Simon Property Group reports improved quarterly results

July 30, 2010

Simon Property Group Inc., the largest U.S. shopping-mall owner, said Friday morning that second-quarter earnings rose as national retail sales improved.

The Indianapolis-based real estate giant earned $152.5 million, or 52 cents per share, in the quarter ended June 30, compared to a loss of $20.8 million, or 8 cents per share, in the same period of 2009. The 2009 results included an impairment charge of $140.5 million, or 43 cents per share.

Funds from operations climbed to $487.7 million, or $1.38 a share, from $313.1 million, or 96 cents, a year earlier, the company said. The year-ago figure included a non-cash impairment expense of 42 cents a share. The company also affirmed its adjusted FFO forecast for the year of $5.77 to $5.87 a share.

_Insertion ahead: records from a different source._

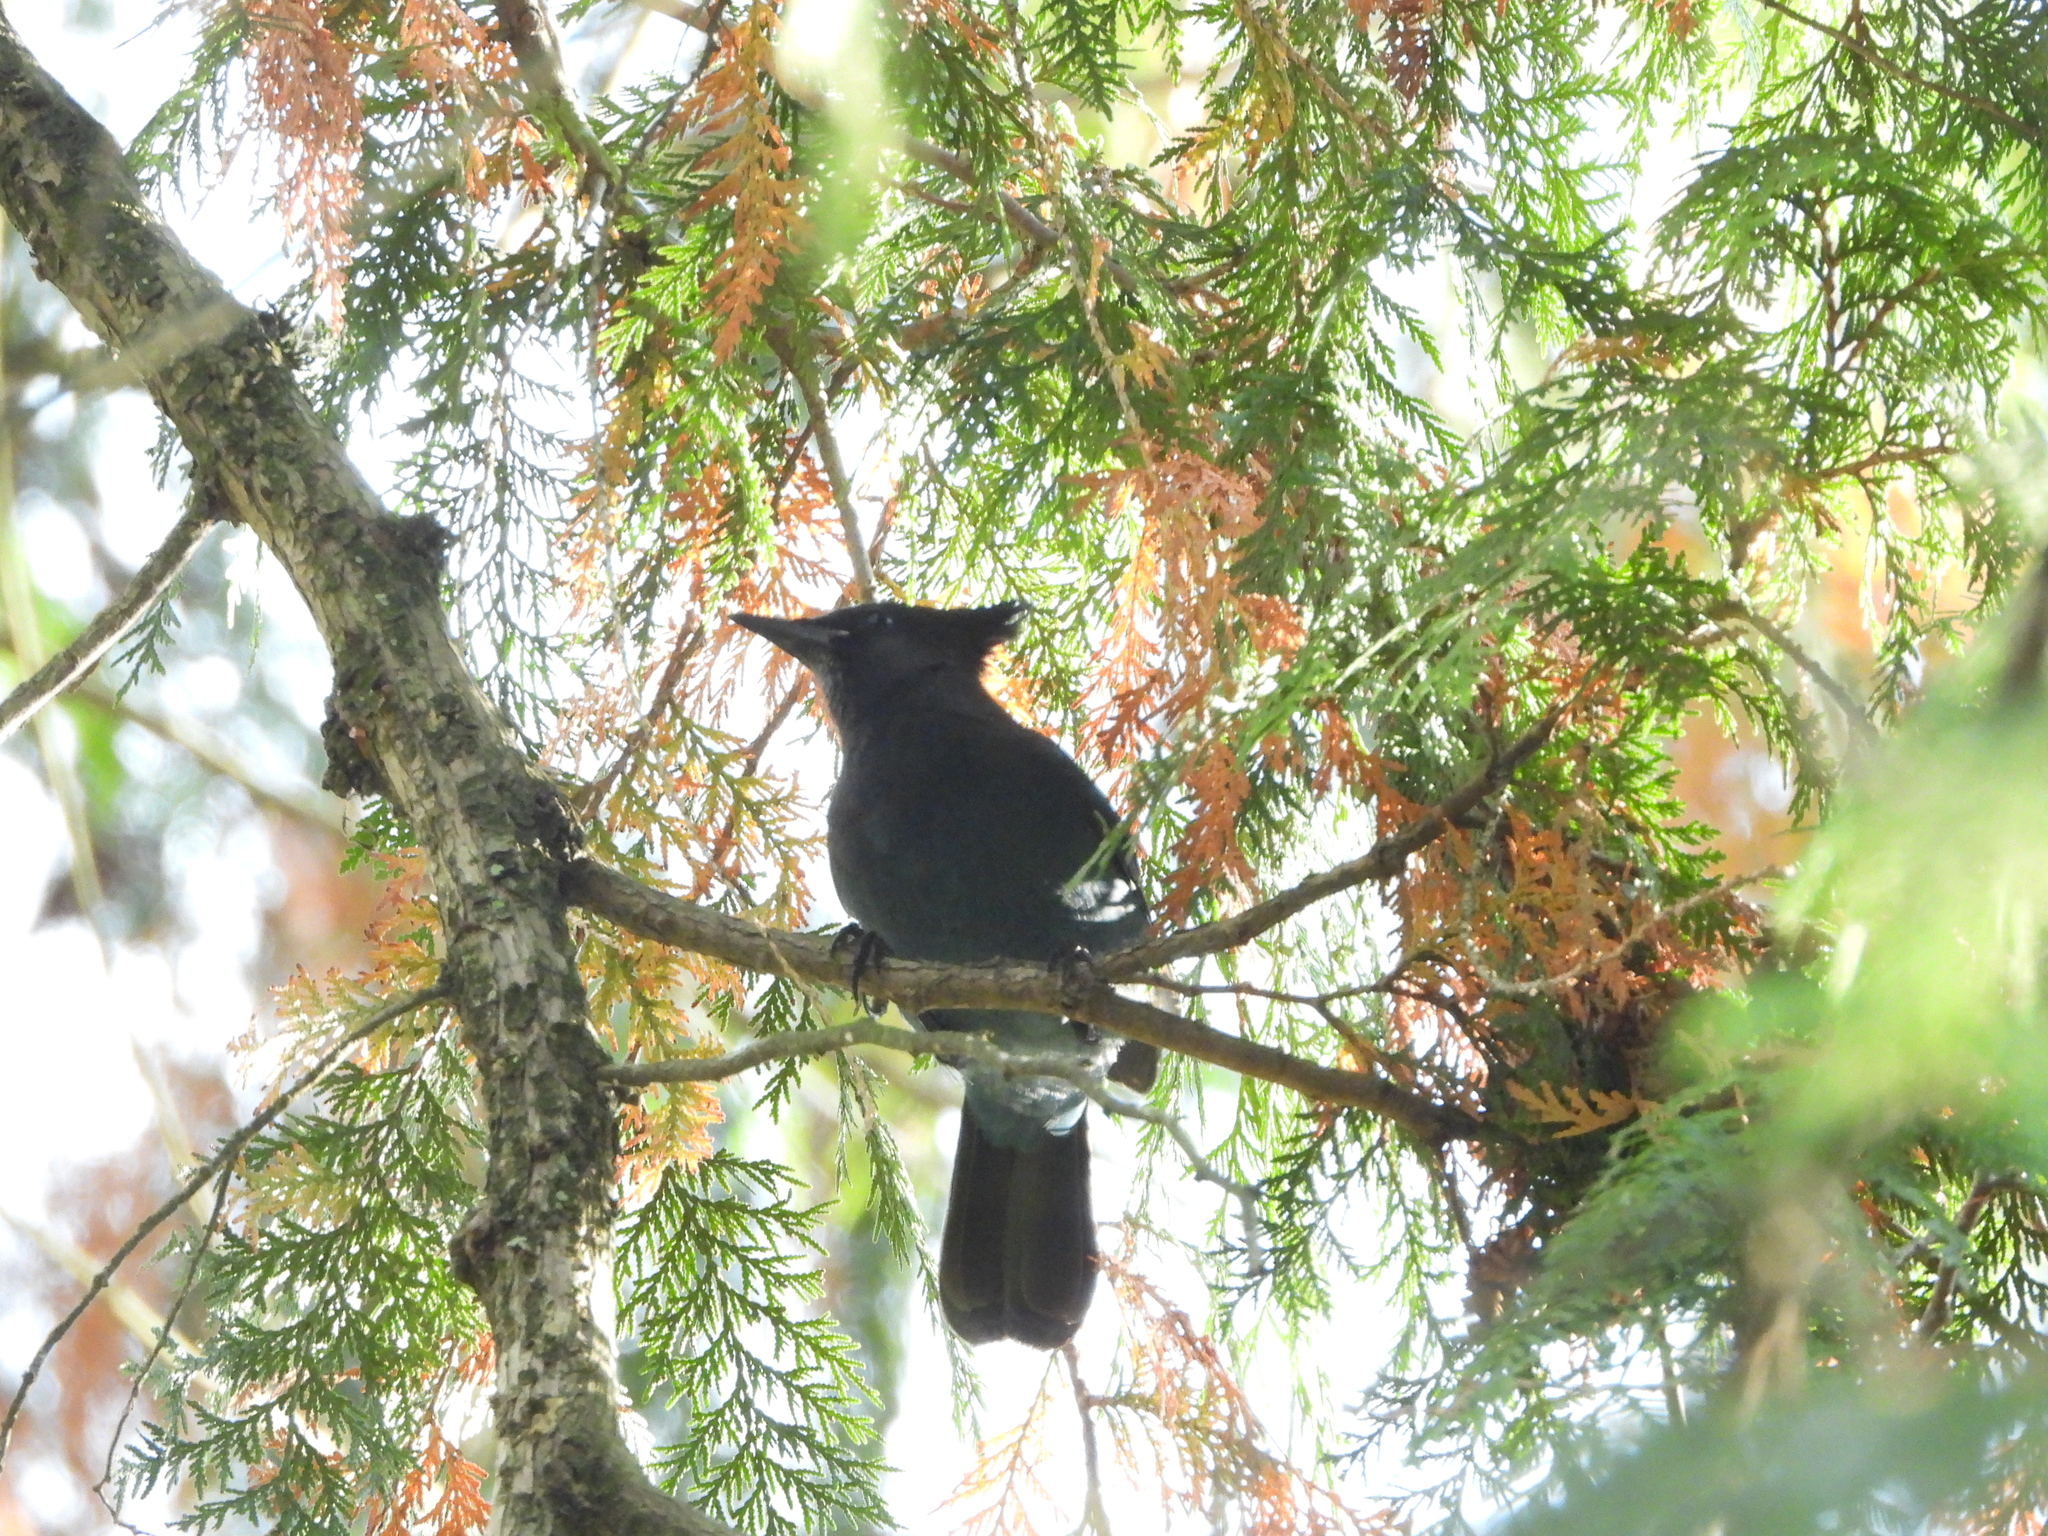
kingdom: Animalia
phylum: Chordata
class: Aves
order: Passeriformes
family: Corvidae
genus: Cyanocitta
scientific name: Cyanocitta stelleri
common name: Steller's jay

Mall owners like Simon Property are starting to benefit from a pickup in consumer spending. June retail sales excluding automobiles, gas stations and restaurants gained 3.3 percent from a year earlier, according to the National Retail Federation, a Washington, D.C.-based trade group.

Simon was expected to have funds from operations of $1.34 a share, the average estimate of 19 analysts in a Bloomberg survey.

The charge in the second quarter of 2009, totaling $140.5 million, related to the decline in value of an investment in Liberty International Plc.

FFO is a cash-flow measure used by real estate investment trusts. It excludes depreciation and other items and doesn’t conform to generally accepted accounting principles.

Simon had $2.6 billion of cash on hand at June 30.

The company, which has stakes in almost 400 properties in North America, Europe and Asia, released results before the start of regular U.S. trading. The shares fell $1.20, or 1.4 percent, to $87.93 Thursday in New York Stock Exchange composite trading.

Simon dropped a bid this year to buy or invest in its largest competitor, Chicago-based General Growth Properties Inc., which filed for Chapter 11 bankruptcy protection in 2009.

"Our positive momentum from the first quarter continued," said Simon CEO David Simon in a prepared statement. “The improvement in business conditions extended into the second quarter as demonstrated by higher occupancy and sales. Sales for our malls and Premium Outlets during the second quarter of 2010 were 4.9 percent higher than in the second quarter of 2009, and occupancy grew 90 basis points from March 31, 2010.”